Kervella (1947:§840) note qu'à ce suffixe est "souvent" attaché une lecture péjorative. Vallée (1980:XVIII) compare et oppose les suffixes -iezh et -ach, -aj, le second étant "le plus souvent péjoratif" (belegiezh 'prêtrise', vs. belegiach, non traduit).


Gros (1984:355) considère que -aj "a un sens nettement péjoratif dans certains mots", ce qu'il illustre avec evaj 'piquette, jus de chaussettes, tisane, boisson imbuvable', lonkaj 'toutes sortes de liquides', mohaj 'cochonnerie'.

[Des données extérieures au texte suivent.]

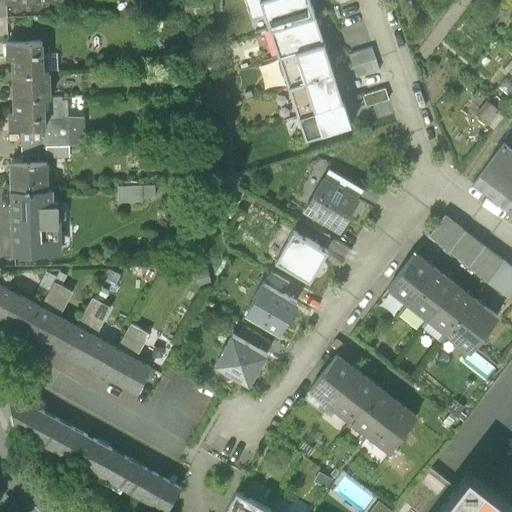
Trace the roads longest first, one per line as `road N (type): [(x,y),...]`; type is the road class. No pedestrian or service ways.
road 1 (residential): [(374,0),(429,177)]
road 2 (residential): [(429,177),(327,323)]
road 3 (residential): [(327,323),(262,417),(248,410)]
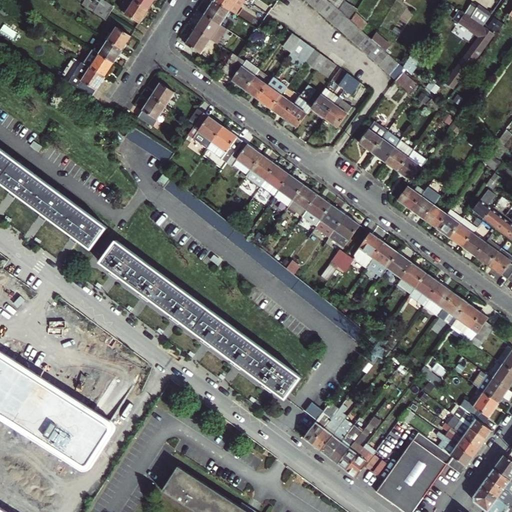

Gros (1984:356) note cependant que les mots en -aj "marquant le résultat de l'action ou une collection" ne sont que "faiblement péjoratifs". Il donne saoznaj pour 'langue anglaise'.


(4) Te a oar kaozeal saoznaj ?
toi R1 sait parler anglais
'Tu sais parler anglais ?'
Trégorrois, Gros (1989:'kaozeal')


-aj vs.

La dérivation en -aj peut être sujette à variation dialectale.


(5) E Lanngoad e vez greet strudaj euz ar struj.
à Langoat R est fa.it "strudaj" de le broussailles
'A Langoat on appelle les broussailles (struj) strudaj.'
Trégorrois, Gros (1984:356)


-aj vs. -oni

Gros (1989:'brasoni') donne brasoni et brasoniaj. Le suffixe -oni réalise le nom abstrait de dimension morale, et le suffixe -aj obtient le comportement ou la relation qui en découle ('brasoni 'grandeur, orgueil' et brasoniaj 'un conflit d'orgueil, un conflit de prééminence').

-aj vs. -adur

Selon Trepos (1956:51), le suffixe -aj est supplanté en vannetais et dans la région de Guingamp par le suffixe -adur.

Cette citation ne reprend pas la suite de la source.